Saint Jean Pied de Port represents for many walkers the beginning of their pilgrimage to Santiago. Its position at the foot of the Pyrenees makes it the gathering place for excited and fresh pilgrims. The city is an eddy, a confluence of humanity aspiring to walk the Camino. Everyone is raring to hike over the pass into Spain from France.
Who and why, then, am I to talk about blisters and pain in that context? Because sooner or later, you’ll get them.
I hobbled into Saint Jean Pied de Port at the end of our 353-km, two-week walk from Moissac, France. We were hiking the next day to Roncesvalles, thereby finishing up the route from Le Puy which would leave us just 400 more km before completing the entire 1520 km of the Chemin de Saint Jacques and the Camino. However, a broken pinky toe and broken fourth metatarsal conspired to give me tendonitis (from changing my walking pattern) which culminated in a deeply and badly infected blister on my heel. Two days before, I had switched from walking in my hiking boots to walking in sandals because each step sent shooting pain from my heel all the way up my leg. I must have appeared to be in bad shape because two French motorists pulled over to ask me if I needed a ride, which I graciously declined.
That night in Saint Jean, I asked my partner to lance the blister and pack it with antibiotic cream. The next morning, when we set off in the dense fog, still in pain, I said to my friends, “Just leave me alone, go on ahead. If there is a turn, wait; otherwise, just go.” I was bound and determined to make it over the Pyrenees to Roncesvalles even if I had to crawl on my knees. I did not have to, mercifully.
The Camino turns out to be the great equalizer for those who walk it. While each person is encouraged to hike his or her Camino, the physical, mental and spiritual challenges tend to sneak up on everyone. Tomás and Annie discover that their bodies won’t quite do what they want them to do — Annie is outpaced by everyone and weeps into the phone that she is “wrecked up here,” afraid of having to give up.

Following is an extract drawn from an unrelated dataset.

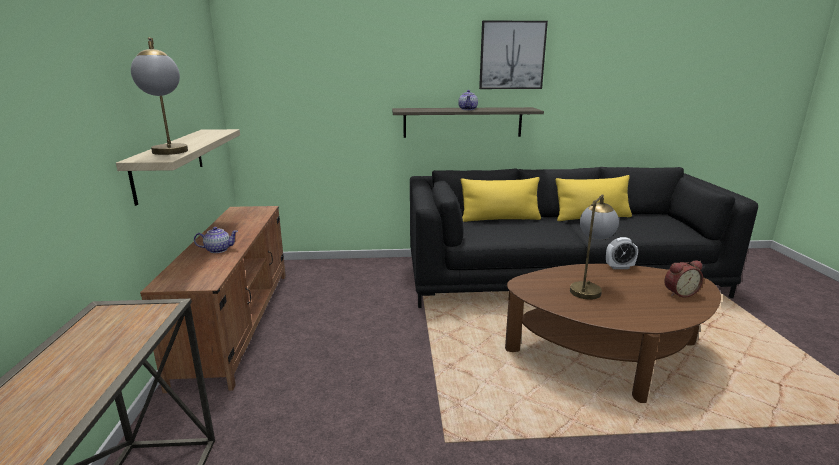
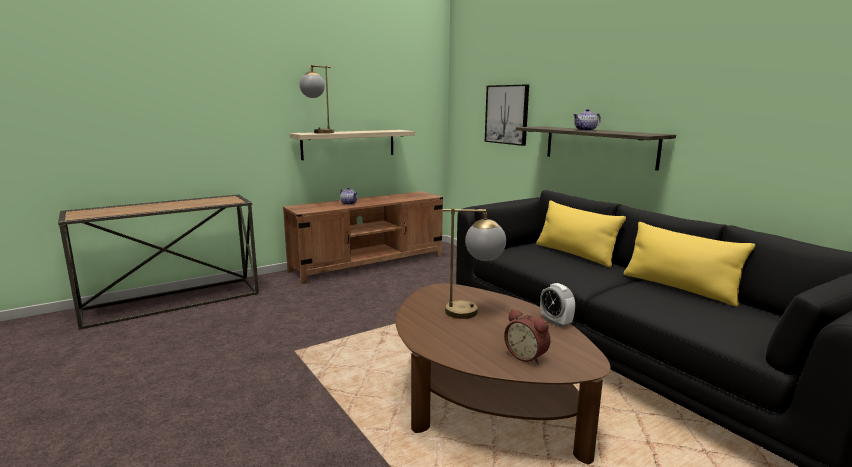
camera: 60 degrees right, 5 degrees down
(512, 55) = (655, 70): picture -> picture (507, 114)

Tomás reflects that, “Blisters have been the least of my problems. By now I have, like, five on a foot, but I’m telling you I can’t even feel it. Because, halfway through the first day, … I’ve developed some sort of tendonitis or something.”
Tomás, however, discovers kindness from near strangers. His suprise comes in the form of shoes: “So, yesterday Juan Carlos left and he left me his shoes…. I mean, it’s not very many people who leave you their shoes, and they say, ‘Mail them back to me.’”
Unexpected kindness like this mitigates the pain that can accompany the kilometers, feeds instead a pilgrim’s determination to walk and keeps many a pilgrim from quitting.
Pilgrim Lee AlisonU.S.A.
inspirationpilgrimage.blogspot.com
Completed first Camino over four springs, from 2004-2007 Lee Crawford and her partner, Anne Brown, walked the Camino and Chemin de Saint Jacques from Le Puy, France to Santiago de Compostela (1570 km) over four springs, 2004-2007.
Sooner or later, get a blister? Walked ~1000 km (over 35 days); NEVER got even ONE!!!
Blister formation is multifactorial….
Somehow, they eluded me.
They would eluded me, too, had I not had two broken bones in my foot which caused me to change completely how I walked… which resulted in tendonitis and then this awfully painful blister.
So sorry to hear about your tendonitis… I feel also extremely sad for those who had to stop or were afraid to have to stop. I too have cried when I realized I could not walk one more step… I’m glad you are feeling better and will accompany you with my prayers 🙂
Strangely enough I only had one blister in a most unusual shape.( a heart shape)
. I did go and see the podiatrist He was telling me I will need a good pair of shoes that covered the ankles ,etc . He had done the Camino himself before.
When he asked when I was going and I told him in a few days 🙂 he said ‘okay’. I left with my pair of New Balance shoes and they served me well.
I also let the others outpaced me that did not bother me in the least. I walked at my own wobbly rythme.
The Camino is certainly a challenge there is no doubt about it.
I hope you have fully recovered from your tendonitis and blisters are only a thing of the past.